Problem to work on
When you reproduce the listing, keep every word as it is and drop the pictures.
------------------------------------------------
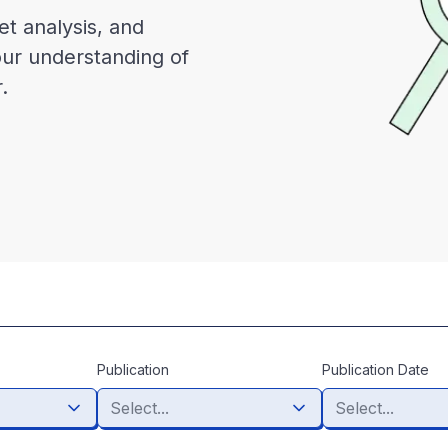
et analysis, and
our understanding of
.
Publication
Publication Date
Select...
Select...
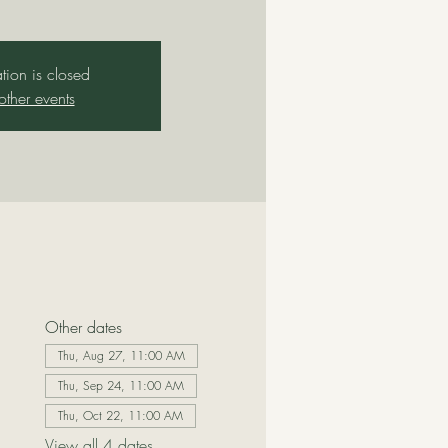
ation is closed
other events
Other dates
Thu, Aug 27, 11:00 AM
Thu, Sep 24, 11:00 AM
Thu, Oct 22, 11:00 AM
View all 4 dates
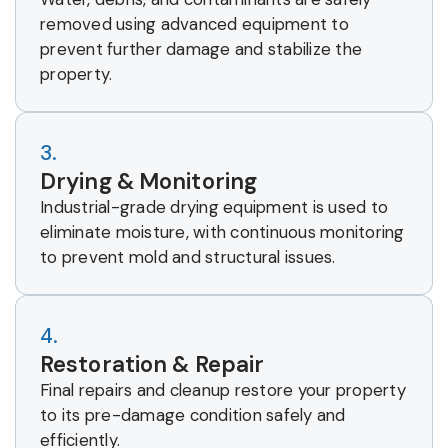
removed using advanced equipment to
prevent further damage and stabilize the
property.
3.
Drying & Monitoring
Industrial-grade drying equipment is used to
eliminate moisture, with continuous monitoring
to prevent mold and structural issues.
4.
Restoration & Repair
Final repairs and cleanup restore your property
to its pre-damage condition safely and
efficiently.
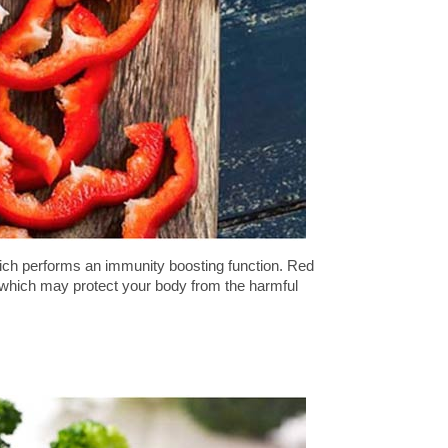
hich performs an immunity boosting function. Red
t which may protect your body from the harmful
------------------------------------------------
Problem solution
et analysis, and
our understanding of
.
Publication
Publication Date
Select...
Select...
ation is closed
other events
Other dates
Thu, Aug 27, 11:00 AM
Thu, Sep 24, 11:00 AM
Thu, Oct 22, 11:00 AM
View all 4 dates
removed using advanced equipment to
prevent further damage and stabilize the
property.
3.
Drying & Monitoring
Industrial-grade drying equipment is used to
eliminate moisture, with continuous monitoring
to prevent mold and structural issues.
4.
Restoration & Repair
Final repairs and cleanup restore your property
to its pre-damage condition safely and
efficiently.
hich performs an immunity boosting function. Red
t which may protect your body from the harmful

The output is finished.